Many names in the biotech sector have the potential to trade significantly higher or lower when it comes to such things as clinical trials and FDA decisions. In this article, I wanted to focus on two companies within the sector that have announced significant developments in the last 24 hours and meet the criteria of my recent screen. The following three criteria were met by both companies:
- Each stock must trade below $30/share
- Each stock must have a market cap under $700 million
- Each stock must have announced a significant development in the last 24-48 hours
Raptor Pharmaceuticals Corp. (NASDAQ:RPTP), which is based in Novato, California, is currently "dedicated to speeding up the delivery process of new treatment options through the application of highly specialized drug targeting platforms such as its drug candidate, Proscysbi." (Yahoo Finance)
From a fundamental perspective, shares of RPTP currently carry a market cap of $272 million, have traded down 17.81% since January 1, and are also trading at a 3.52% premium to their 50-DMA and at a 3.21% premium to their 200-DMA. Earnings trends for RPTP have been improving in the last six months as EPS estimates were surpassed in both the May 2012 and August 2012 quarters.
On December 24th shares of RPTP slipped after it was announced that the FDA will need an extra three months to review the Raptor's drug candidate Proscysbi, which is intended to treat nephropathic cystinosis, a genetic disease typically affecting young children and infants. In most cases when the FDA requests additional time to review drug candidates they'll add a number of limitations or additional stipulations to the drug's application in patients.
That being said, I think that a limited approval in scope (the way by which the drug is administered), rather than perceived target market (pediatricians), will be the case for Proscybi and sales may not be affected as much as initially thought by the FDA's request for more time.

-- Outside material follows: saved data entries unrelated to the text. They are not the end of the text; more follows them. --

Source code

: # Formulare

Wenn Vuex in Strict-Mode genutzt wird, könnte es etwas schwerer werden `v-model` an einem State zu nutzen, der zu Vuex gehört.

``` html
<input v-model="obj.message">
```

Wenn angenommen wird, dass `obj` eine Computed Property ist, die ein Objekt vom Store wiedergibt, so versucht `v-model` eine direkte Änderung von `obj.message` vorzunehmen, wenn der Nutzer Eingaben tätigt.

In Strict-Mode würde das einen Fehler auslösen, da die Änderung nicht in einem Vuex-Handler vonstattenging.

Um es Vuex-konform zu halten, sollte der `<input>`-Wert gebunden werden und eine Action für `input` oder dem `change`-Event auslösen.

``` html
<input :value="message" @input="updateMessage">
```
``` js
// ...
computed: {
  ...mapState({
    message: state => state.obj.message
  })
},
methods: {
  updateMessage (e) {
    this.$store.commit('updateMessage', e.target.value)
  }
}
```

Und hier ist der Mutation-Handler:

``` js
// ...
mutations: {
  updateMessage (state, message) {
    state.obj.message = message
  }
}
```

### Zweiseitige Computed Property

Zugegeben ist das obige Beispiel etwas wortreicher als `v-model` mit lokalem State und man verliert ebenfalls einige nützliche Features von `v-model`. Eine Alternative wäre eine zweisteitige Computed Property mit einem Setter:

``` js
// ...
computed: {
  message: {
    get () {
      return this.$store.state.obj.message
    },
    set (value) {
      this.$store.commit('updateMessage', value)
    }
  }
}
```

Aegerion Pharmaceuticals, Inc. (NASDAQ:AEGR), which is based in Cambridge, Massachusetts, is currently "a development stage biopharmaceutical company engaging in the development and commercialization of novel therapeutics." (Yahoo Finance)
Fundamentally speaking, shares of AEGR currently carry a market cap of $670 million, have traded up 62.41% since January 1, and are also trading at a 22.39% premium to their 50-DMA and at a 56.05% premium to their 200-DMA. Earnings trends for AEGR have demonstrated an average loss per share of $0.625/share or miss of 12.02% over the last four quarters.
On December 24th it was announced that Aegerion received FDA approval for Juxtapid, a treatment for Hypercholesterolemia, which is an inherited disorder that can result in high cholesterol. However, this approval comes with a stipulation, the FDA is requiring a black box warning regarding the drug's liver toxicity, and the company also must certify doctors and receive pre-authorization from insurers before patients can receive the drug. In this instance, I'm not really concerned about the black box warning, because once Juxtapid hits shelves earnings could very well improve and buck recent EPS trends.
Are there any negative catalysts potential investors should consider before establishing a position in either Raptor or Aegerion? As is the case with any biotech company, potential investors need to keep in mind some of the negative catalysts that go hand-in-hand with both companies. On one hand, any negative indication by the FDA with regard to Raptor's Proscysbi or Aegerion's Juxtapid could result in the sell-off of either stock. On the other hand, weaker than expected earnings at any point over the course of the next 12-18 months could also send shares of these companies down an unfavorable path.
For potential investors looking to establish a position in Raptor or Aegerion, I'd take a closer look at each company and keep in mind the primary positive and negative catalysts moving forward. Given the fact that both companies are making considerable strides, I'd look to establish a small to medium position at current levels and add to that position once future developments are announced.